Lenny Kravitz è una certezza. Quando hai bisogno di ricordare che cos’era il rock, lui c’è. Strut è il decimo album di puro revivalismo per l’uomo che è rimasto intrappolato negli anni ’70 e vive come l’ultima rockstar sopravvissuta sul pianeta Terra.
Intorno a lui non c’è più niente; non c’è il glamour, la gloria e nemmeno i soldi (il suo ultimo album, Black and White America del 2011 ha venduto 61mila copie ed è andato al numero uno in classifica solamente in Svizzera e in Germania), ma Lenny scrive, canta e suona (tutto da solo come sempre, con l’aiuto del produttore Bob Clearmountain) un disco in cui sfodera tutto il campionario tipico del maschio con la chitarra: la sua donna è una bestia, lui crede solo nell’amore, le relazioni sono un incontro irresistibile di piacere e dolore e lui non ti deluderà mai, baby.
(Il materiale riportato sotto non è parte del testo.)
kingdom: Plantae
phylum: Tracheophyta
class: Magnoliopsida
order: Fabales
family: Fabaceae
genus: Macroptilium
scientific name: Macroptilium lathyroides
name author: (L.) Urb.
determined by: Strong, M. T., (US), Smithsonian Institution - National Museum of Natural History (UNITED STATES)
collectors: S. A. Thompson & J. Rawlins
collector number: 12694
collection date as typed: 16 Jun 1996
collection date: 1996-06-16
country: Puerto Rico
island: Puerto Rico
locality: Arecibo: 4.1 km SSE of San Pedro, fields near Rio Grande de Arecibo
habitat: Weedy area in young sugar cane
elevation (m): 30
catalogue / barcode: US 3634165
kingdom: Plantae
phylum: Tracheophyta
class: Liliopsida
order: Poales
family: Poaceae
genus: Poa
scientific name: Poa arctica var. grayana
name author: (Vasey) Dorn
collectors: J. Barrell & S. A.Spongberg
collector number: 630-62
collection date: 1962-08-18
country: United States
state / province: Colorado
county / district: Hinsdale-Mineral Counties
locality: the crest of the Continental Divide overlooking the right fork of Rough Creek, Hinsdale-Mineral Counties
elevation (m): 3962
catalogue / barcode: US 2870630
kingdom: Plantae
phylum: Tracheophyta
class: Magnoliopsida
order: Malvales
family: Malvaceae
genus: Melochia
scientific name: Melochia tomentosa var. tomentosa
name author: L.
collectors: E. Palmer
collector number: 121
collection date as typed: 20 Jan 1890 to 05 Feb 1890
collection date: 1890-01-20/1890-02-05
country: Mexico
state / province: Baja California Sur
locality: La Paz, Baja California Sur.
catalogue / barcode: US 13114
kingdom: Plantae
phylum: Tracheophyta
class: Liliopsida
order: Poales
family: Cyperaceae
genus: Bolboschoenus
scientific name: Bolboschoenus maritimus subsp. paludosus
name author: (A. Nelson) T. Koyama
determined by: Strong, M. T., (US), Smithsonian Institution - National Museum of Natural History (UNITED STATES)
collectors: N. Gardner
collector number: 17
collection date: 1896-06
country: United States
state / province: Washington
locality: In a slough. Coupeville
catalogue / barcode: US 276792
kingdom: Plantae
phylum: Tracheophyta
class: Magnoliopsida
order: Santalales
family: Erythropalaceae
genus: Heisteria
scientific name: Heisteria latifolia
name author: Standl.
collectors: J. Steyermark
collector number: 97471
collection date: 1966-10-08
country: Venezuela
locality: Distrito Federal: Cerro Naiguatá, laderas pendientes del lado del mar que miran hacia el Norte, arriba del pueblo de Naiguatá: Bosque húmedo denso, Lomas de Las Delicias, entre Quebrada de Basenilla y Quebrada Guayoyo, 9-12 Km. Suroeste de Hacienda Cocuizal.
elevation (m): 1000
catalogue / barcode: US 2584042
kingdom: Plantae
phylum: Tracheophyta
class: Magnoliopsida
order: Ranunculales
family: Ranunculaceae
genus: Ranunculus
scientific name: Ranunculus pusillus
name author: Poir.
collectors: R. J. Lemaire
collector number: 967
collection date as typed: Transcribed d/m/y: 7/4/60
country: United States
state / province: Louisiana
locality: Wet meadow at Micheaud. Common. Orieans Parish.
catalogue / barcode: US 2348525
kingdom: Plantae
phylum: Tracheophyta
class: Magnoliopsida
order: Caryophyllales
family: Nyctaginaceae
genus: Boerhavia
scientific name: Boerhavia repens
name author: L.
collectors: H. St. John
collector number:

E, se c’è bisogno, ti canta anche Buon Compleanno (non è uno scherzo, è la traccia numero 10: Happy Birthday). Non si può fare altro che ammirarlo.
Lenny Kravitz ormai recita, disegna e progetta (attraverso la Kravitz Design Inc., fondata nel 2003) e per lui il rock è un gioco, ma sicuramente gli riesce molto bene: «Questo disco mi ha riportato indietro ai tempi del liceo, a quello che davvero amo della musica». Considerando che il liceo lo ha fatto alla Fairfax High School di Los Angeles insieme a Flea e Slash, si capisce perché Strut è un manuale di soulful rock recuperato dal passato e pronto da consegnare ai posteri con un nuovo tour mondiale che parte in ottobre da Mosca. Il groove c’è, l’esplorazione dei riferimenti (da Prince ai Led Zeppelin) anche, il talento non è mai stato in discussione, figuriamoci la personalità. Lenny Kravitz è tornato per riportare indietro l’orologio, e non sbaglia.